## What is expected
Please extract the lines below without changing anything, and leave the pictures out of your answer.

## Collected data
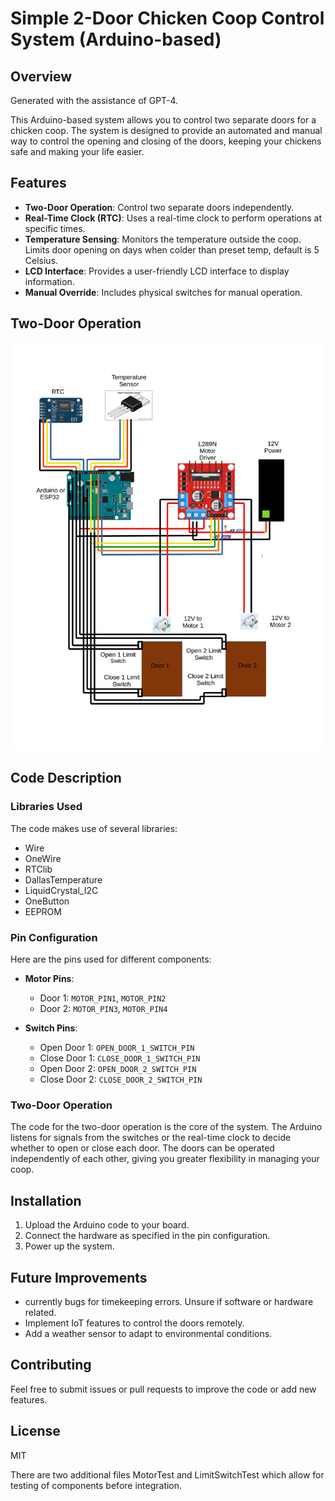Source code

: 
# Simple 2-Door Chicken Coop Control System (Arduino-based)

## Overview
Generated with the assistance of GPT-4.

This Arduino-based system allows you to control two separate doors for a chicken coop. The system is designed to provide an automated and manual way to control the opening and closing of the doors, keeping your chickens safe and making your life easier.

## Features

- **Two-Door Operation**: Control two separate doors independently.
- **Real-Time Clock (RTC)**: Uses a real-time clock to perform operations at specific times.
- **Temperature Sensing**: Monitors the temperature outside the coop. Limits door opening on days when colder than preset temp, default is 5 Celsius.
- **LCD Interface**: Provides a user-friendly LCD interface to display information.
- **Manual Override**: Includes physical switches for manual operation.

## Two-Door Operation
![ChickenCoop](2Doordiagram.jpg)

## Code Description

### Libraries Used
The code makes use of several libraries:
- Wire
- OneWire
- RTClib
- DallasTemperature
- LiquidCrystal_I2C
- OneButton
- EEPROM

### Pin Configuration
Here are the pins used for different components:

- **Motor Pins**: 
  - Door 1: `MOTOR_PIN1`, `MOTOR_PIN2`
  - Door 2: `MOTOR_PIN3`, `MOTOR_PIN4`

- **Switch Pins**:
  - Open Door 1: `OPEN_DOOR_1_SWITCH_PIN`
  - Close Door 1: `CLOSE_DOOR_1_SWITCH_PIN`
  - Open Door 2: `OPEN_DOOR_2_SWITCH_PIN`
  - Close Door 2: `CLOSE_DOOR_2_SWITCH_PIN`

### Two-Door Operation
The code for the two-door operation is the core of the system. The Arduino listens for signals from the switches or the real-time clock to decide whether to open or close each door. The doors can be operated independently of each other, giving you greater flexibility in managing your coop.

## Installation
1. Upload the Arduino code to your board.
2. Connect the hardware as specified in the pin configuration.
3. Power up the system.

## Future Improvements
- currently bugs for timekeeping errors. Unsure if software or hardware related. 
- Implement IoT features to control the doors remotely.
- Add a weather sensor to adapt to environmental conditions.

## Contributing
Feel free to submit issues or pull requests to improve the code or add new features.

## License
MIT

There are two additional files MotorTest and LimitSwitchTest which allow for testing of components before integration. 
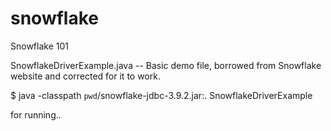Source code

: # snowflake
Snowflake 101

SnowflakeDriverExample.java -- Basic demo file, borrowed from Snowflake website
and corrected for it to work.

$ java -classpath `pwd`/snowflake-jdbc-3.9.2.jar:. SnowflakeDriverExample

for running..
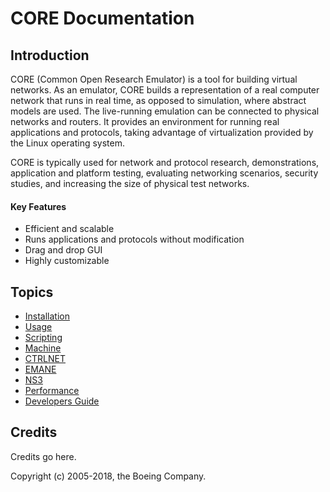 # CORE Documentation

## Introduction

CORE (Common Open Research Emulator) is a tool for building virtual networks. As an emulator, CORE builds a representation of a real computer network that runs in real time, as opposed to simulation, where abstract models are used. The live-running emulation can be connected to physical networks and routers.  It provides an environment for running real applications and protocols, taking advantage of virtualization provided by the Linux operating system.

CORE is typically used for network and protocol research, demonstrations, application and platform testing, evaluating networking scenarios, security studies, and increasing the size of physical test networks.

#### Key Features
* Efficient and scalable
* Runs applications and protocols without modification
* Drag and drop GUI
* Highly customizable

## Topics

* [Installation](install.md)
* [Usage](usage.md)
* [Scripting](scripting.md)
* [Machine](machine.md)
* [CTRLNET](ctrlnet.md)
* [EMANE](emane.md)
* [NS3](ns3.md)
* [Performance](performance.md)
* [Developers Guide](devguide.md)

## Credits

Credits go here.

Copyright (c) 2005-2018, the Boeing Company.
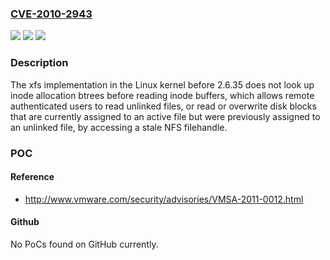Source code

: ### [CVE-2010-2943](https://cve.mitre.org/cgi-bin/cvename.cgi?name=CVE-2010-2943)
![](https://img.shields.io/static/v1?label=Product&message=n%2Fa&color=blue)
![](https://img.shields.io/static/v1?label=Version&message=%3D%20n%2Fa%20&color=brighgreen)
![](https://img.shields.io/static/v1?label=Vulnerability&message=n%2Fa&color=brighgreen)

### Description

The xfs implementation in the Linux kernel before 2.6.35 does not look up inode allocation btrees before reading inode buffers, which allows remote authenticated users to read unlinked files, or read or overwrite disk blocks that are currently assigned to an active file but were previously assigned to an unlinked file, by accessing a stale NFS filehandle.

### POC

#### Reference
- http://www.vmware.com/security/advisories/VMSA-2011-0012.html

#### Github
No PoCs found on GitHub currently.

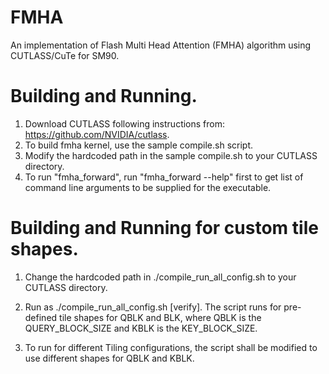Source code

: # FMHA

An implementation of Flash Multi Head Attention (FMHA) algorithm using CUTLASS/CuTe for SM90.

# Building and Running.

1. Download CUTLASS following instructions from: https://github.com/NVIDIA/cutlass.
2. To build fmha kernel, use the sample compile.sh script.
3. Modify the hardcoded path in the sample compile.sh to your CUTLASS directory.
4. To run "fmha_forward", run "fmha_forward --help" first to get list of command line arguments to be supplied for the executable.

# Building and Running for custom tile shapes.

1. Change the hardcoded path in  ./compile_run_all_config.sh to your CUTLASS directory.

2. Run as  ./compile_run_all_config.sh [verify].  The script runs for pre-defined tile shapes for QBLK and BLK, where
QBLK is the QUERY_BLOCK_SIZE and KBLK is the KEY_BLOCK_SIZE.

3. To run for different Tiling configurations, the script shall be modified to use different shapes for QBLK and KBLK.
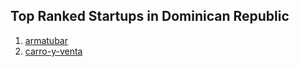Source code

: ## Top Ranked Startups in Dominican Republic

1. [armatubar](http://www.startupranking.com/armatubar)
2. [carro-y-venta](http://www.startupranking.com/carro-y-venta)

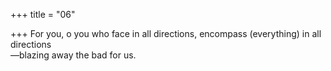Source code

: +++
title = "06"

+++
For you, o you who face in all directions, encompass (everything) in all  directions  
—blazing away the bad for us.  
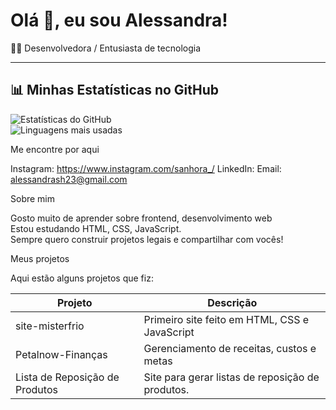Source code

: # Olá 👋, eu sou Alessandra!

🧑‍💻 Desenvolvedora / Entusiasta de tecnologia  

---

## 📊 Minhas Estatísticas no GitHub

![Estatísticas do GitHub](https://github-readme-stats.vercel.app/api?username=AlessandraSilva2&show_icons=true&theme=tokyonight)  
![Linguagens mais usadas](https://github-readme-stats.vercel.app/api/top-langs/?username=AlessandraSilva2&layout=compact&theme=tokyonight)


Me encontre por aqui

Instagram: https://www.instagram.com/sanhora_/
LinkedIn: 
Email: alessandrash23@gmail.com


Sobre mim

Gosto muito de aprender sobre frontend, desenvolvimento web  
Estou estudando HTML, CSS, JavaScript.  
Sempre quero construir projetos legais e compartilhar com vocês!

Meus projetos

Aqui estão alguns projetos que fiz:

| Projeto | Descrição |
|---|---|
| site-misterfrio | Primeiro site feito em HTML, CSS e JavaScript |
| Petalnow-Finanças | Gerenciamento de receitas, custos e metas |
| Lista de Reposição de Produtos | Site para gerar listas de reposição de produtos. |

## Task result
Source code

: 
# Simple 2-Door Chicken Coop Control System (Arduino-based)

## Overview
Generated with the assistance of GPT-4.

This Arduino-based system allows you to control two separate doors for a chicken coop. The system is designed to provide an automated and manual way to control the opening and closing of the doors, keeping your chickens safe and making your life easier.

## Features

- **Two-Door Operation**: Control two separate doors independently.
- **Real-Time Clock (RTC)**: Uses a real-time clock to perform operations at specific times.
- **Temperature Sensing**: Monitors the temperature outside the coop. Limits door opening on days when colder than preset temp, default is 5 Celsius.
- **LCD Interface**: Provides a user-friendly LCD interface to display information.
- **Manual Override**: Includes physical switches for manual operation.

## Two-Door Operation
![ChickenCoop](2Doordiagram.jpg)

## Code Description

### Libraries Used
The code makes use of several libraries:
- Wire
- OneWire
- RTClib
- DallasTemperature
- LiquidCrystal_I2C
- OneButton
- EEPROM

### Pin Configuration
Here are the pins used for different components:

- **Motor Pins**: 
  - Door 1: `MOTOR_PIN1`, `MOTOR_PIN2`
  - Door 2: `MOTOR_PIN3`, `MOTOR_PIN4`

- **Switch Pins**:
  - Open Door 1: `OPEN_DOOR_1_SWITCH_PIN`
  - Close Door 1: `CLOSE_DOOR_1_SWITCH_PIN`
  - Open Door 2: `OPEN_DOOR_2_SWITCH_PIN`
  - Close Door 2: `CLOSE_DOOR_2_SWITCH_PIN`

### Two-Door Operation
The code for the two-door operation is the core of the system. The Arduino listens for signals from the switches or the real-time clock to decide whether to open or close each door. The doors can be operated independently of each other, giving you greater flexibility in managing your coop.

## Installation
1. Upload the Arduino code to your board.
2. Connect the hardware as specified in the pin configuration.
3. Power up the system.

## Future Improvements
- currently bugs for timekeeping errors. Unsure if software or hardware related. 
- Implement IoT features to control the doors remotely.
- Add a weather sensor to adapt to environmental conditions.

## Contributing
Feel free to submit issues or pull requests to improve the code or add new features.

## License
MIT

There are two additional files MotorTest and LimitSwitchTest which allow for testing of components before integration. 
Source code

: # snowflake
Snowflake 101

SnowflakeDriverExample.java -- Basic demo file, borrowed from Snowflake website
and corrected for it to work.

$ java -classpath `pwd`/snowflake-jdbc-3.9.2.jar:. SnowflakeDriverExample

for running..
 # CORE Documentation

## Introduction

CORE (Common Open Research Emulator) is a tool for building virtual networks. As an emulator, CORE builds a representation of a real computer network that runs in real time, as opposed to simulation, where abstract models are used. The live-running emulation can be connected to physical networks and routers.  It provides an environment for running real applications and protocols, taking advantage of virtualization provided by the Linux operating system.

CORE is typically used for network and protocol research, demonstrations, application and platform testing, evaluating networking scenarios, security studies, and increasing the size of physical test networks.

#### Key Features
* Efficient and scalable
* Runs applications and protocols without modification
* Drag and drop GUI
* Highly customizable

## Topics

* [Installation](install.md)
* [Usage](usage.md)
* [Scripting](scripting.md)
* [Machine](machine.md)
* [CTRLNET](ctrlnet.md)
* [EMANE](emane.md)
* [NS3](ns3.md)
* [Performance](performance.md)
* [Developers Guide](devguide.md)

## Credits

Credits go here.

Copyright (c) 2005-2018, the Boeing Company.
Source code

: ### [CVE-2010-2943](https://cve.mitre.org/cgi-bin/cvename.cgi?name=CVE-2010-2943)
![](https://img.shields.io/static/v1?label=Product&message=n%2Fa&color=blue)
![](https://img.shields.io/static/v1?label=Version&message=%3D%20n%2Fa%20&color=brighgreen)
![](https://img.shields.io/static/v1?label=Vulnerability&message=n%2Fa&color=brighgreen)

### Description

The xfs implementation in the Linux kernel before 2.6.35 does not look up inode allocation btrees before reading inode buffers, which allows remote authenticated users to read unlinked files, or read or overwrite disk blocks that are currently assigned to an active file but were previously assigned to an unlinked file, by accessing a stale NFS filehandle.

### POC

#### Reference
- http://www.vmware.com/security/advisories/VMSA-2011-0012.html

#### Github
No PoCs found on GitHub currently.

Source code

: # FMHA

An implementation of Flash Multi Head Attention (FMHA) algorithm using CUTLASS/CuTe for SM90.

# Building and Running.

1. Download CUTLASS following instructions from: https://github.com/NVIDIA/cutlass.
2. To build fmha kernel, use the sample compile.sh script.
3. Modify the hardcoded path in the sample compile.sh to your CUTLASS directory.
4. To run "fmha_forward", run "fmha_forward --help" first to get list of command line arguments to be supplied for the executable.

# Building and Running for custom tile shapes.

1. Change the hardcoded path in  ./compile_run_all_config.sh to your CUTLASS directory.

2. Run as  ./compile_run_all_config.sh [verify].  The script runs for pre-defined tile shapes for QBLK and BLK, where
QBLK is the QUERY_BLOCK_SIZE and KBLK is the KEY_BLOCK_SIZE.

3. To run for different Tiling configurations, the script shall be modified to use different shapes for QBLK and KBLK.
Source code

: ## Top Ranked Startups in Dominican Republic

1. [armatubar](http://www.startupranking.com/armatubar)
2. [carro-y-venta](http://www.startupranking.com/carro-y-venta)

Source code

: +++
title = "06"

+++
For you, o you who face in all directions, encompass (everything) in all  directions  
—blazing away the bad for us.  
Source code

: # Olá 👋, eu sou Alessandra!

🧑‍💻 Desenvolvedora / Entusiasta de tecnologia  

---

## 📊 Minhas Estatísticas no GitHub

![Estatísticas do GitHub](https://github-readme-stats.vercel.app/api?username=AlessandraSilva2&show_icons=true&theme=tokyonight)  
![Linguagens mais usadas](https://github-readme-stats.vercel.app/api/top-langs/?username=AlessandraSilva2&layout=compact&theme=tokyonight)


Me encontre por aqui

Instagram: https://www.instagram.com/sanhora_/
LinkedIn: 
Email: alessandrash23@gmail.com


Sobre mim

Gosto muito de aprender sobre frontend, desenvolvimento web  
Estou estudando HTML, CSS, JavaScript.  
Sempre quero construir projetos legais e compartilhar com vocês!

Meus projetos

Aqui estão alguns projetos que fiz:

| Projeto | Descrição |
|---|---|
| site-misterfrio | Primeiro site feito em HTML, CSS e JavaScript |
| Petalnow-Finanças | Gerenciamento de receitas, custos e metas |
| Lista de Reposição de Produtos | Site para gerar listas de reposição de produtos. |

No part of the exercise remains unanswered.